Vermutlich auch deshalb angelesen habe ich u.a. auch "The Muse of Nightmares" von Laini Taylor, das ich endlich mal lesen wollte. Auch hier bin ich nur etwa ein Drittel weit gekommen, dann kam mir "Ready Player Two" von Ernest Cline dazwischen, das für mich dann doch einfach Vorrang hatte. Da bin ich auch gerade mittendrin. Auch hier ist mein Eindruck, dass Teil 1 deutlich besser war als die Fortsetzung, aber gut, das ist ja leider häufig der Fall. Abends lese ich ganz gern noch was gemütlich-unaufgeregtes, und daher ist meine Abendlektüre derzeit "Effi liest" von Anna Morretti. Gerade ausgelesen als Zugbuch beim Pendeln habe ich "Fast genial" von Benedict Wells. Das ist mein viertes Buch von ihm, wobei eins, "Die Wahrheit über das Lügen" nämlich, ja eigentlich nur Kurzgeschichten waren. Kurioserweise fand ich seine Kurzgeschichten ganz toll, aber von seinen Romanen hat mir noch keiner so richtig richtig gut gefallen. Irgendwie ist immer was, was mich stört. Im März hatte ich euch dann auch von meinem kurz aufgeflackerten Interesse an der Netflix Verfilmung der Grischa-Reihe von Leigh Bardugo erzählt. Daraufhin habe ich den ersten Teil der Reihe gelesen und ... es hat mich nicht wirklich gepackt. Ich hab mich so durchgewurschtelt durch das Buch, hatte aber schnell gar keine richtige Lust mehr drauf. Die Teile 2 und 3 bleiben damit (vorerst) ungelesen in meinen Regalen. Irgendwie ist die Reihe nicht so wirklich was für mich. Kurioserweise ist es bei ihrer "Krähen"-Dilogie ganz das Gegenteil, diese beiden Bücher um Kaz Brekker und seine Bande liebe ich! Da packte mich nach dem Grischa-Reinfall neulich auch direkt die Lust auf einen Re-Read, und ich habe "Das Lied der Krähen" verschlungen. Jetzt lese ich Teil 2 "Das Gold der Krähen" auch noch so nebenbei.

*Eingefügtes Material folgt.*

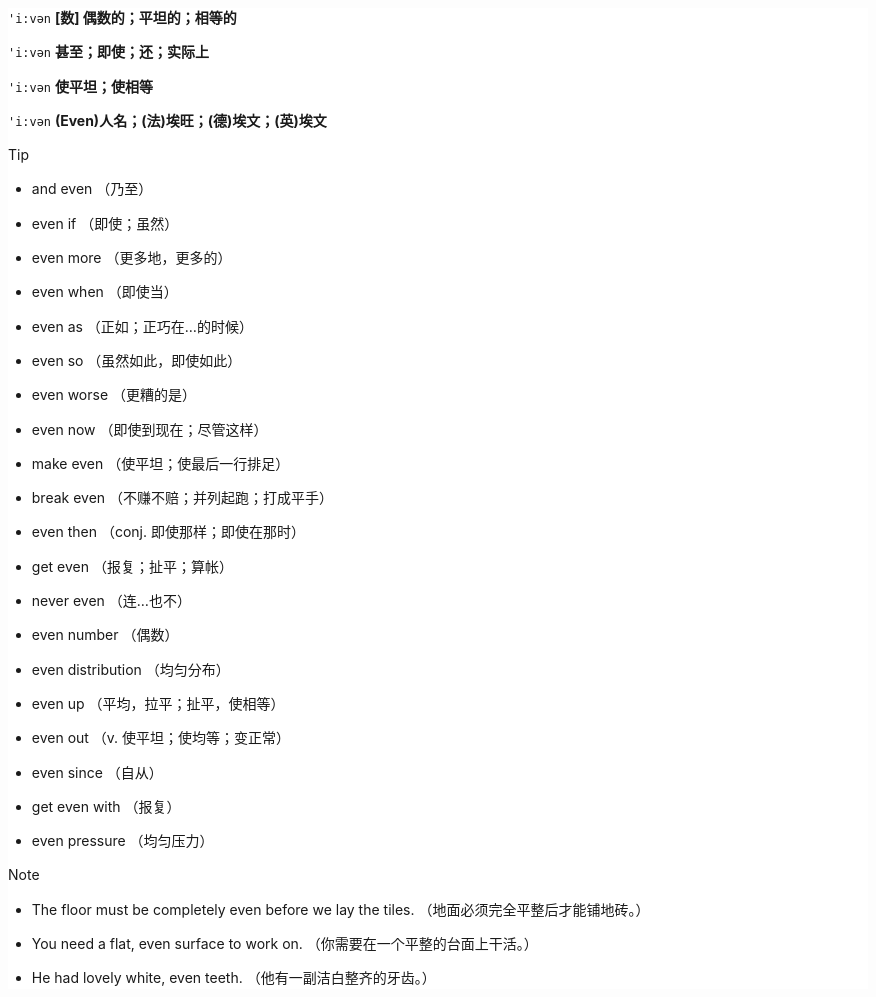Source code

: `'i:vən`  **[数] 偶数的；平坦的；相等的**

`'i:vən`  **甚至；即使；还；实际上**

`'i:vən`  **使平坦；使相等**

`'i:vən`  **(Even)人名；(法)埃旺；(德)埃文；(英)埃文**

> [!TIP]
>
> - and even （乃至）
>
> - even if （即使；虽然）
>
> - even more （更多地，更多的）
>
> - even when （即使当）
>
> - even as （正如；正巧在…的时候）
>
> - even so （虽然如此，即使如此）
>
> - even worse （更糟的是）
>
> - even now （即使到现在；尽管这样）
>
> - make even （使平坦；使最后一行排足）
>
> - break even （不赚不赔；并列起跑；打成平手）
>
> - even then （conj. 即使那样；即使在那时）
>
> - get even （报复；扯平；算帐）
>
> - never even （连…也不）
>
> - even number （偶数）
>
> - even distribution （均匀分布）
>
> - even up （平均，拉平；扯平，使相等）
>
> - even out （v. 使平坦；使均等；变正常）
>
> - even since （自从）
>
> - get even with （报复）
>
> - even pressure （均匀压力）
>

> [!NOTE]
>
> - The floor must be completely even before we lay the tiles. （地面必须完全平整后才能铺地砖。）
>
> - You need a flat, even surface to work on. （你需要在一个平整的台面上干活。）
>
> - He had lovely white, even teeth. （他有一副洁白整齐的牙齿。）
>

Was bringt der April? Ich werde ein Jahr älter. Ich versuche mir einzureden, dass mir das egal ist, weil es ja eh nichts aussagt. So von wegen: Man ist nur so alt, wie man sich fühlt. Aber eigentlich... find ich´s voll doof. Was ich dagegen nicht doof finde, sondern freudig erwarte, ist das Erscheinen von "Scarlett & Browne - Die Outlaws", das neue Buch von Jonathan Stroud. Das kommt Mitte April. Gibt auch noch ein paar andere Bücher, die im April erscheinen und die mich interessieren, aber tatsächlich ist dieses für mich das wichtigste. Nachdem ich "Lockwood & Co." absolut liebe, bin ich gespannt, was Herr Stroud sich dieses Mal ausgedacht hat.
Vielleicht bringt der April ja auch ein bisschen mehr Klarheit. Über Job, Wünsche, Erwartungen - das Leben. Mal sehen.
Worauf wartet und freut ihr euch im April?